[Stored data entries]
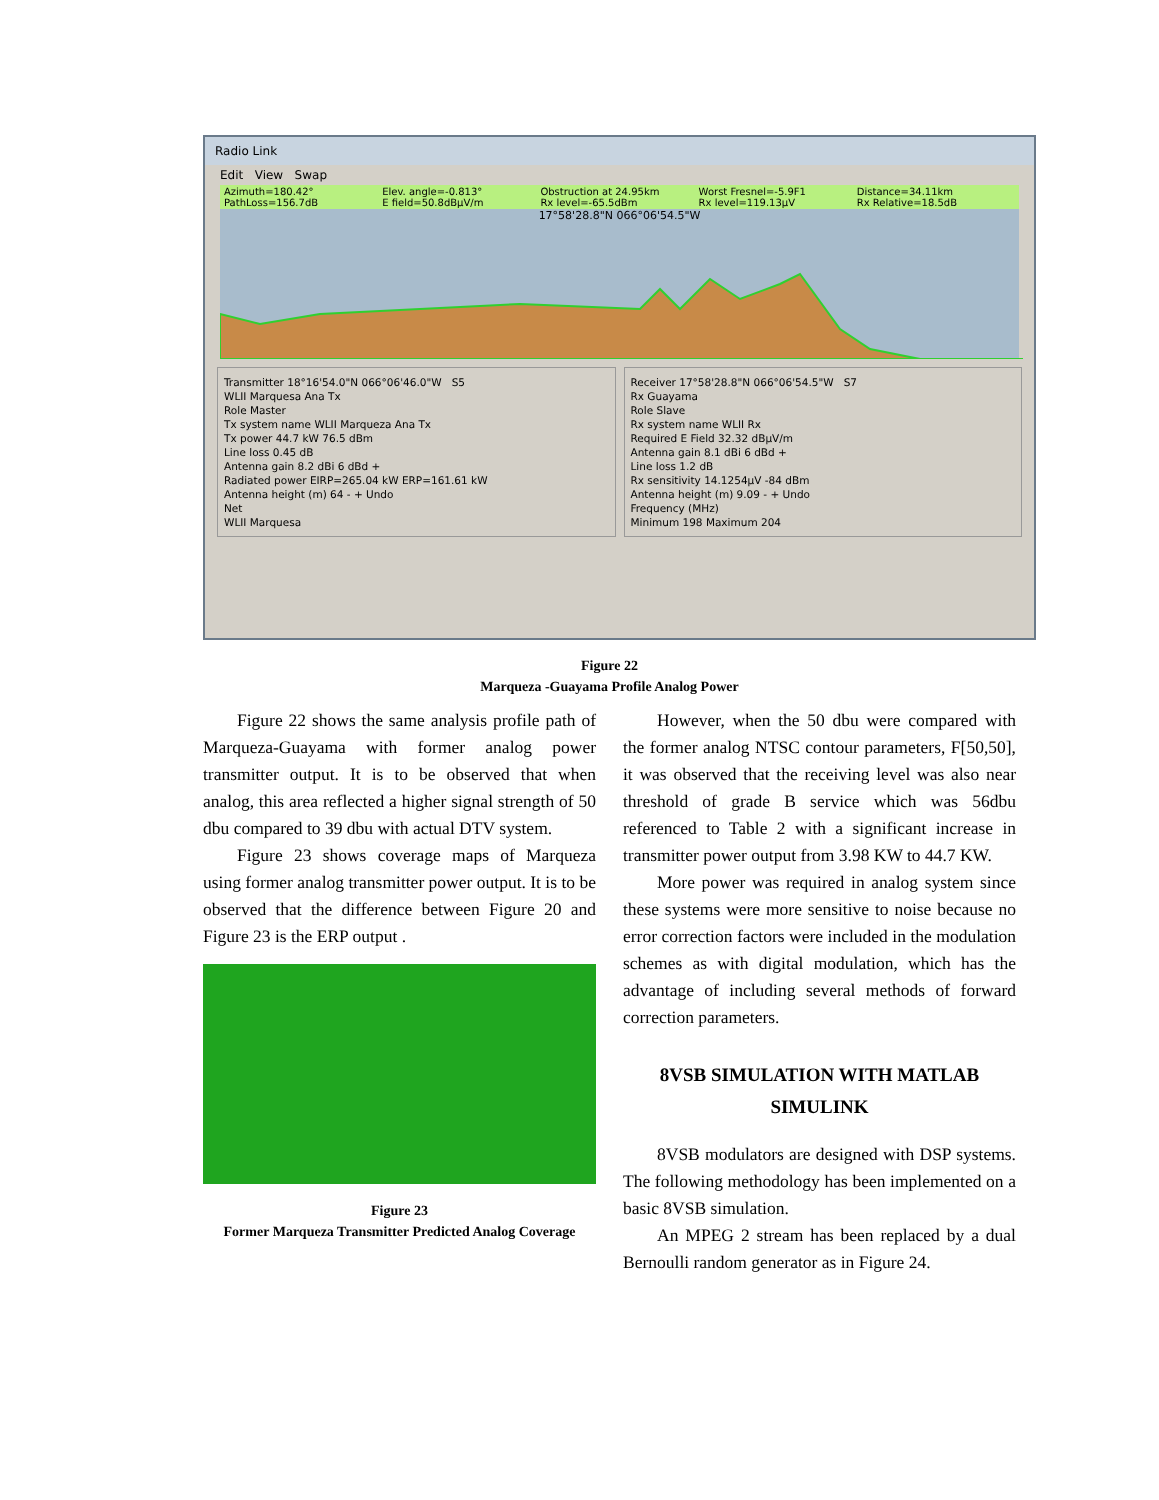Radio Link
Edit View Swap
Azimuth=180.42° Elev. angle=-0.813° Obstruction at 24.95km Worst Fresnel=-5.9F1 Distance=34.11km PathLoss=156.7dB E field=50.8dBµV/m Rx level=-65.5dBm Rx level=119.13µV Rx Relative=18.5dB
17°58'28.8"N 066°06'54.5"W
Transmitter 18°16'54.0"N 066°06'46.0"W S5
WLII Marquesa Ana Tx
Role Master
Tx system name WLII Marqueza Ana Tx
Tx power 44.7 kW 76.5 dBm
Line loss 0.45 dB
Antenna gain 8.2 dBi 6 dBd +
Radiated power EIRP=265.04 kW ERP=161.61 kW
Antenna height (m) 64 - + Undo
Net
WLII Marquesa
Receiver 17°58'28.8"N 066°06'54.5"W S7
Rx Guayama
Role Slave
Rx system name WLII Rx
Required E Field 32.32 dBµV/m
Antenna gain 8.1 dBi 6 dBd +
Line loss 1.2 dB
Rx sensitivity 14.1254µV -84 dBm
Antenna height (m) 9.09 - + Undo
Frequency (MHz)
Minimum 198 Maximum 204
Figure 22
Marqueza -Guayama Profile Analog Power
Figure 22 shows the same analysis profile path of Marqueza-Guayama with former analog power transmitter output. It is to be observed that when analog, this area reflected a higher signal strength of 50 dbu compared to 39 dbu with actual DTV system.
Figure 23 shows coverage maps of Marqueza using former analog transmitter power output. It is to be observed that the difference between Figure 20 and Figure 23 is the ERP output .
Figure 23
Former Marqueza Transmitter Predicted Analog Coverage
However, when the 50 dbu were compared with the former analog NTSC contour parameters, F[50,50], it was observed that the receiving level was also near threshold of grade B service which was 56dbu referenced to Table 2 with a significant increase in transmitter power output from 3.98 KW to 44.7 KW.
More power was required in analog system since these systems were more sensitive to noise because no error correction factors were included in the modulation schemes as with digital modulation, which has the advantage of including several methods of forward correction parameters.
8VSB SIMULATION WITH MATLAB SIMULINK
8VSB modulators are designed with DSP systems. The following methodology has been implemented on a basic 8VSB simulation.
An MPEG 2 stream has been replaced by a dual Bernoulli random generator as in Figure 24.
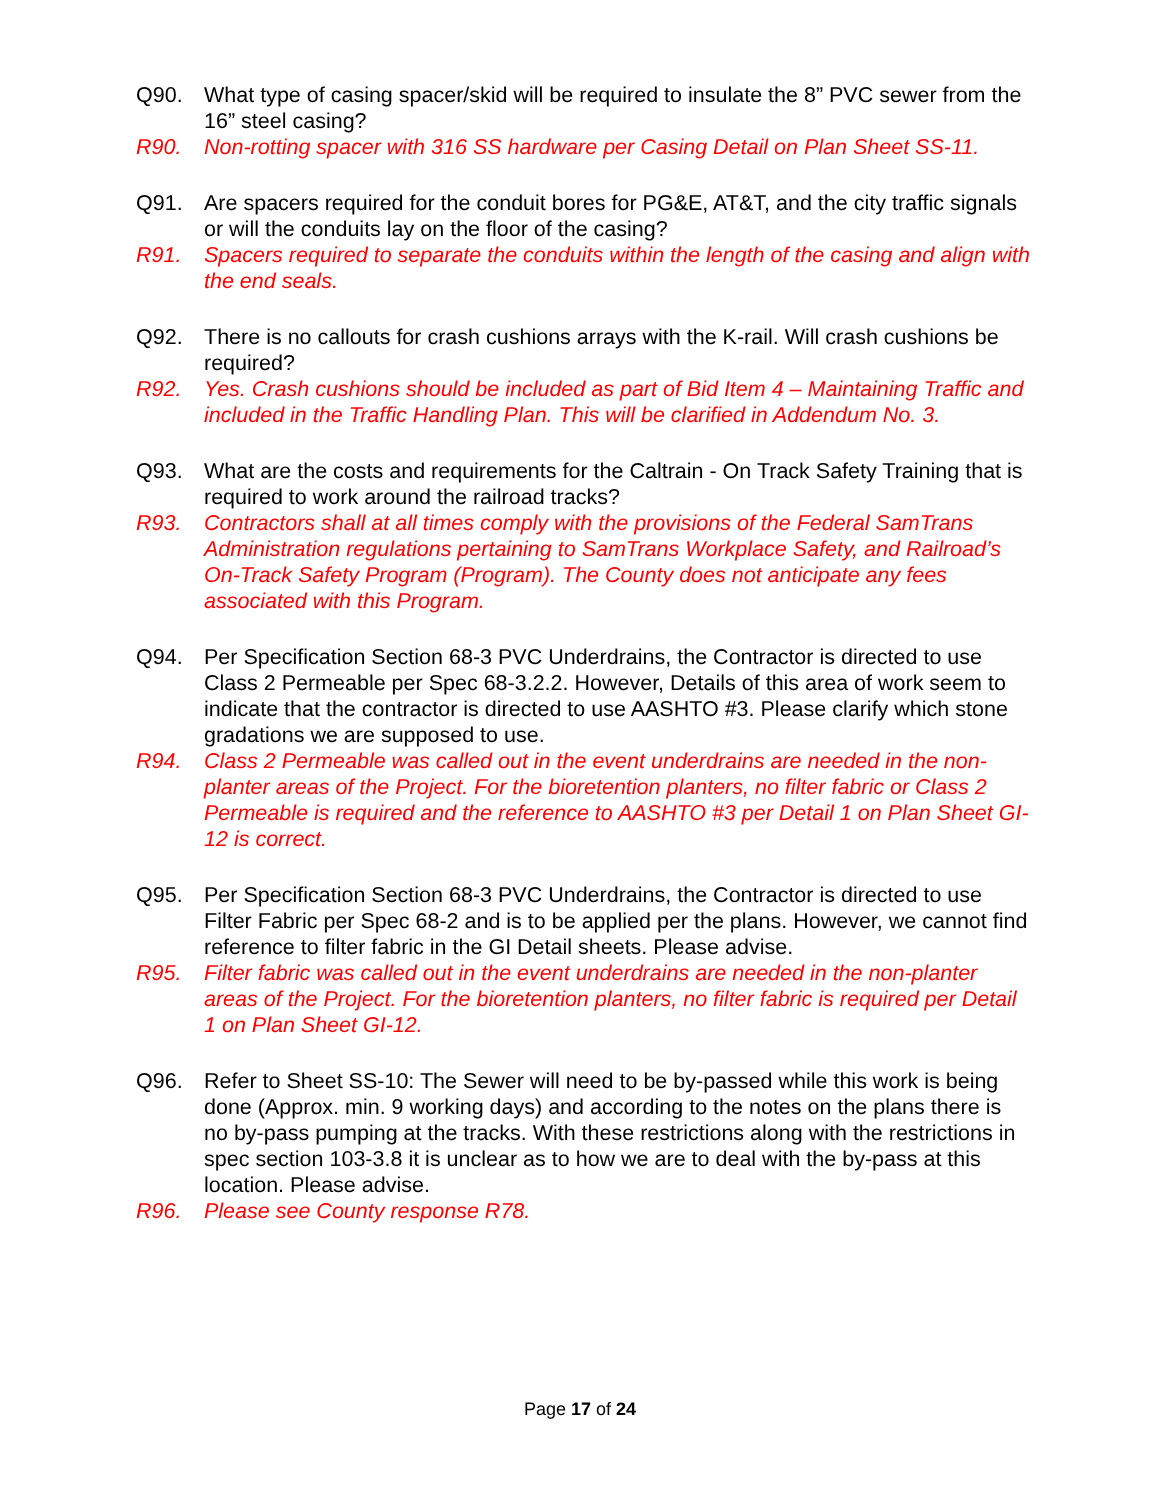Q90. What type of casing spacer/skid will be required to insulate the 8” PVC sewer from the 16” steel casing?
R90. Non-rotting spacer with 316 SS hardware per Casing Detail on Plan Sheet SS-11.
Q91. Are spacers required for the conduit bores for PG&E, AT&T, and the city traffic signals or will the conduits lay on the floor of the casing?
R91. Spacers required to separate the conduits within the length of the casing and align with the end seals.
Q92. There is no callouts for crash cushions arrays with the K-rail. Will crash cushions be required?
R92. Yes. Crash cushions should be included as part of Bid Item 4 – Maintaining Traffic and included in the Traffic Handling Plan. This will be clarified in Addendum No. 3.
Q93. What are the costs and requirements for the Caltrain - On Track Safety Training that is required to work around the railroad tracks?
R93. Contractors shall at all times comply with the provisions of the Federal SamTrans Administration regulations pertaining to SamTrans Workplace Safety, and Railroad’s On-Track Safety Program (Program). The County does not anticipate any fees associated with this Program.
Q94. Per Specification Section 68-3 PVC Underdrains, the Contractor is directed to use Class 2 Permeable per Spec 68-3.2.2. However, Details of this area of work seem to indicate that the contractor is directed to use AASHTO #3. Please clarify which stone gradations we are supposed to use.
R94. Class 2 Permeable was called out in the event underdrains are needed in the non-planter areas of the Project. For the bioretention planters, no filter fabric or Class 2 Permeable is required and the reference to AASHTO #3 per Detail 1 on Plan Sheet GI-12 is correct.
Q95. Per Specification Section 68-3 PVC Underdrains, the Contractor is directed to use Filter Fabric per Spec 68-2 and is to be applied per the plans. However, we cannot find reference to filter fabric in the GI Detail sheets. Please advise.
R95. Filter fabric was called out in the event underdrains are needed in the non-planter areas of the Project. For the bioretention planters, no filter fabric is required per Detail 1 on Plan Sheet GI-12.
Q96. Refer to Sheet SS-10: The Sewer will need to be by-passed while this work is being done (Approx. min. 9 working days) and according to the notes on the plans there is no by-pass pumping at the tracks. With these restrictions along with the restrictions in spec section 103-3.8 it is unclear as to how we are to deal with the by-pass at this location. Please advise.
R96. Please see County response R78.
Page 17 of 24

* **Directions for this task**:
Return every line above where "Antenna" appears.

* **Answer below**:
Antenna gain 8.2 dBi 6 dBd +
Antenna height (m) 64 - + Undo
Antenna gain 8.1 dBi 6 dBd +
Antenna height (m) 9.09 - + Undo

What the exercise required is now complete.